A Brief History of NALIP

At the 14th annual meeting of the Interim Ministry Network in Kenosha, Wisconsin, in June 1994, a caucus of Lutheran interim pastors dreamed of a new organization to address specifically Lutheran needs. A Steering Committee was appointed and a purpose statement developed for the new National Association of Lutheran Interim Pastors (NALIP):

  • Communication between Lutheran pastors doing interim ministry, and with the church at large;
  • Education of the church regarding interim ministry and the training of interim pastors; and
  • Support of interim pastors.

The 19 Lutheran pastors present, plus two former IMN presidents, each made a $10 "charter membership" contribution. In the coming year 189 charter members were enrolled and the mailing list grew to 530. By its first Annual Meeting in 1995, NALIP was incorporated as a non-profit organization under the laws of the State of Minnesota, and was granted 501(c)(3) status as a non-profit organization by the IRS.

From small beginnings and great dreams, the organization grew in size and scope to address such issues as processes for accreditation and accountability, customized mobility forms, roster status for interim pastors on the active rolls, inter-synodical placements, clear and consistent terminology for interim ministry, and others. By 1999, the mailing list had grown to 1200, and included judicatory offices across the country.

Common issues had surfaced as both the Evangelical Lutheran Church in America and the Lutheran Church – Missouri Synod worked toward serving the Church and pastors committed to the work of intentional interim ministry. NALIP, largely an ELCA-membership organization, offered its historical experience and its seasoned advisors to the LCMS as that body sought to embrace and incorporate the gifts of interim ministry into its structure.
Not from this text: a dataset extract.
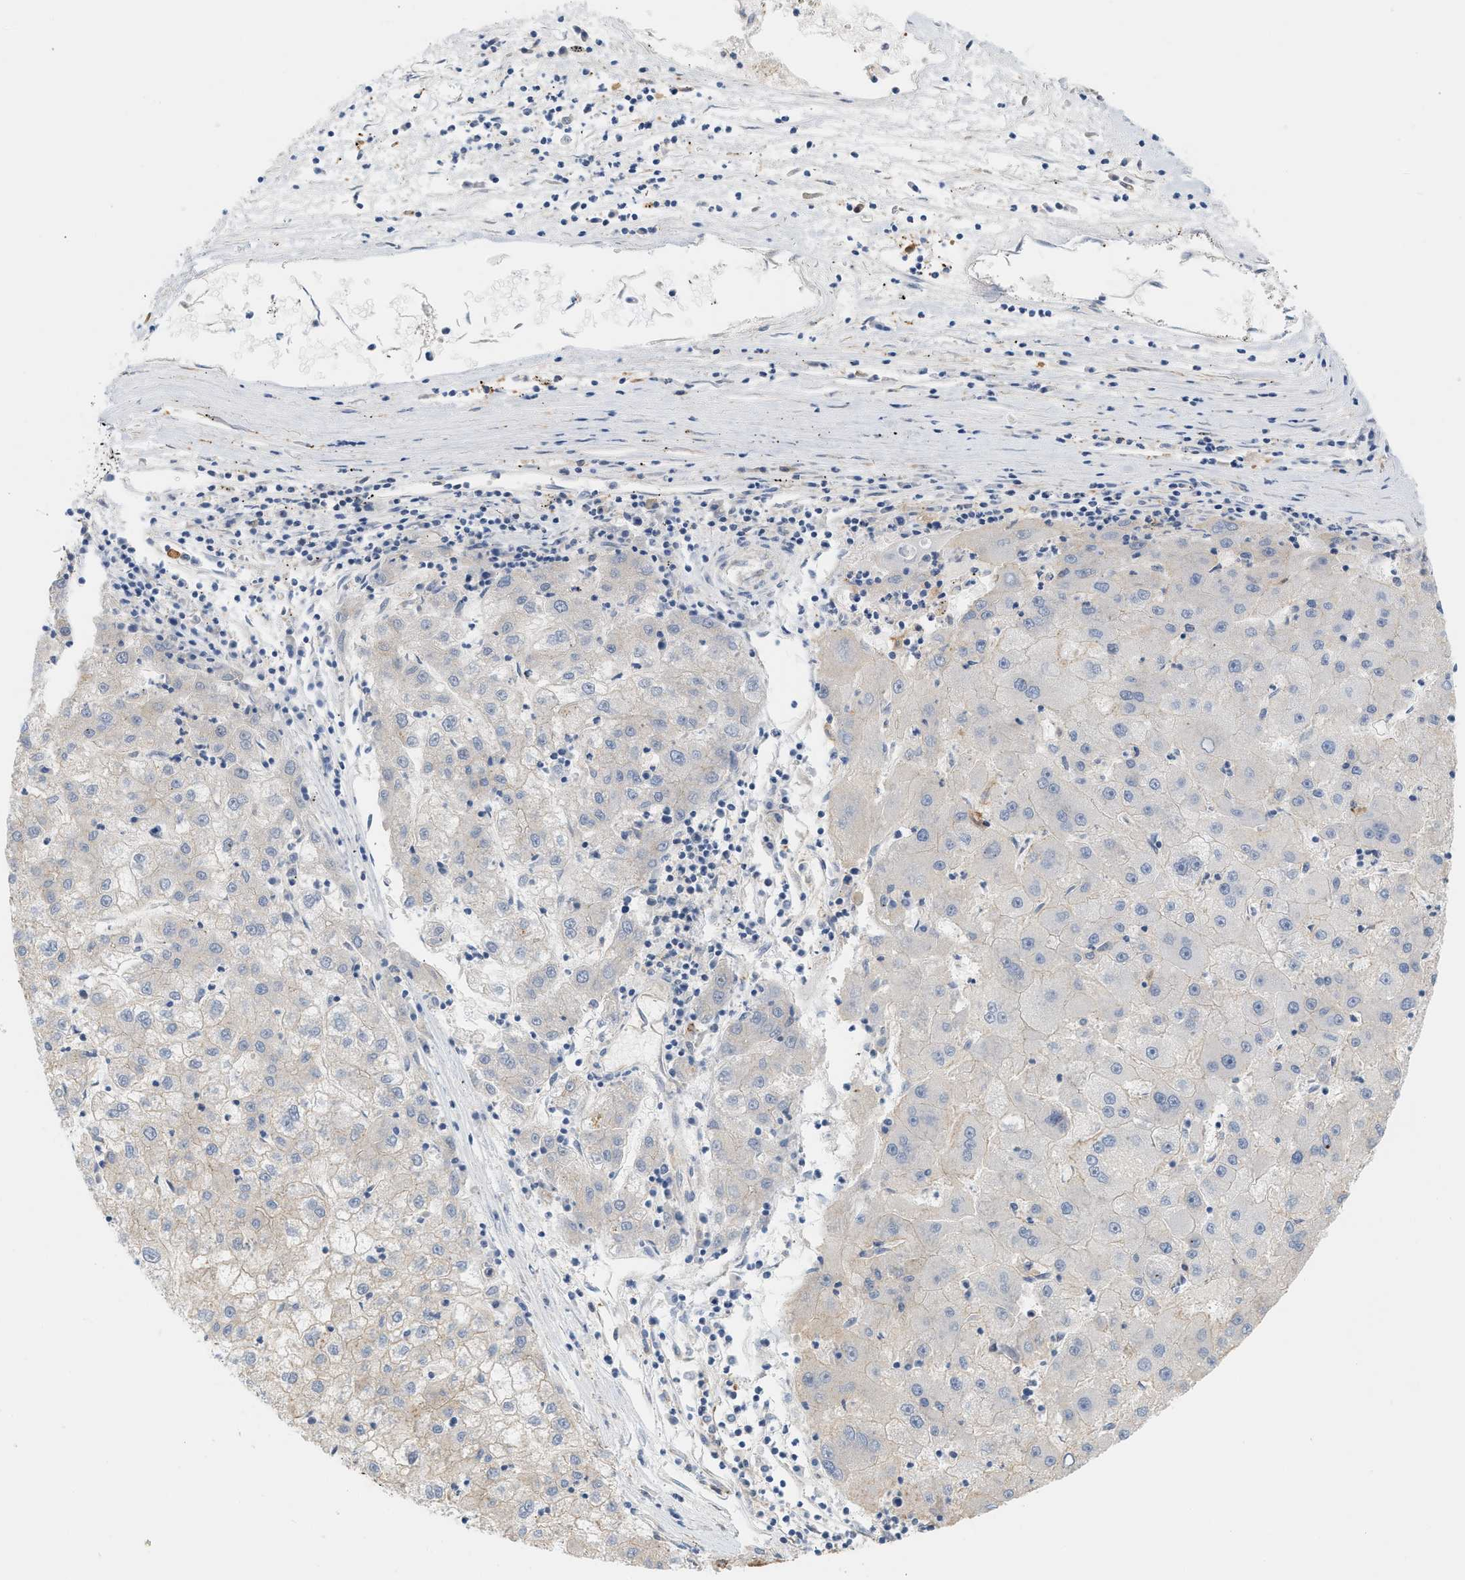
{"staining": {"intensity": "negative", "quantity": "none", "location": "none"}, "tissue": "liver cancer", "cell_type": "Tumor cells", "image_type": "cancer", "snomed": [{"axis": "morphology", "description": "Carcinoma, Hepatocellular, NOS"}, {"axis": "topography", "description": "Liver"}], "caption": "Liver cancer (hepatocellular carcinoma) was stained to show a protein in brown. There is no significant staining in tumor cells.", "gene": "CTXN1", "patient": {"sex": "male", "age": 72}}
NALIP responded to opportunities for cooperative work by including LCMS representatives on its Governing Board, and by seeking to address common needs.

By October 2000, it was apparent to the Board that NALIP's pan-Lutheran vision and operating processes needed reassessment. In a historic meeting in Chicago, the Board applied the basic tasks of the interim process to its own ministry: 1) Come to terms with its history, 2) Discover a new identity, 3) Facilitate shifts in leadership, 4) Review denominational relationships, and 5) Commit to a new leadership and future. And we discovered the interim process worked as well for NALIP as it had for the congregations which Board members had served in their own ministries. New times called for new methods and a new style of organization.

The Lutheran Church Missouri Synod had benefited from early ELCA learnings and was moving toward formal recognition of interim ministry within the Synod's structure, a somewhat different place than interim ministry in the ELCA . The NALIP Board, recognizing the diverging needs of the two Churches, proposed a new ELCA organization, provisionally called the "ELCA Interim Pastors Association." NALIP, governed by a 9-member Board of representatives from 9 geographic areas across the country, found its large structure unhelpful and, in light of changing needs, found a new identity. Structured as a "Coordinating Council," NALIP would have only two members, the ELCA and LCMS interim ministry associations, each appointing two members to the Council. Its task would be to support interim ministry in those areas that would benefit by greater resources, such as communications, Lutheran interim education, and a joint annual conference with a significant Continuing Education presenter. Another important opportunity afforded by such a coordinating organization would be an enhanced ability to seek grants and funding for joint programs, as fraternal organizations and foundations often prefer to endorse projects that include more than a single church body.

In a meeting held in Chicago in October 2000, a proposed NALIP operating document was developed, and another for a new ELCA association. At the June Annual Meeting in Louisville, both documents were presented, discussed, and adopted. The ELCA Interim Pastors Association (later renamed the "Interim Ministry Association - ELCA") elected Susan Miller as Convener, and appointed a governing board. Don Taylor served as the Convener of the LCMS Interim Ministry Conference. The NALIP Coordinating Council comprises four members: LCMS representatives Martin Teske, Chair, and Warren Paulson; ELCA representatives Ray Hittinger, Treasurer, and Cynthia Stengel, Secretary. In early meetings in Louisville, responsibilities were assigned: Marty would oversee the Annual Conference; Warren the development of Lutheran education; Ray, finance and resource development (funding); and Cynthia, communications.

The NALIP Coordinating Council has continued to develop and refine its work. As authorized by its member associations, NALIP works to fulfill the following purposes:

  • Promote general awareness of Intentional Interim Ministry and its issues,
  • Advocate high performance standards in its practice,
  • Support the Church's servants called to interim ministry
  • Develop and offer programs for the training and continuing education of Lutheran Interim ministry practitioners, and
  • Exercise good stewardship of resources, and pursue sources of funding.

Since the 2001 organizational changes, NALIP and its member associations have continued to evolve in order to support Lutheran interim ministry and better serve congregations in transition. We continue to be challenged in keeping up with a very mobile constituency and addressing the needs of Lutheran judicatories, congregations, and interim ministry community.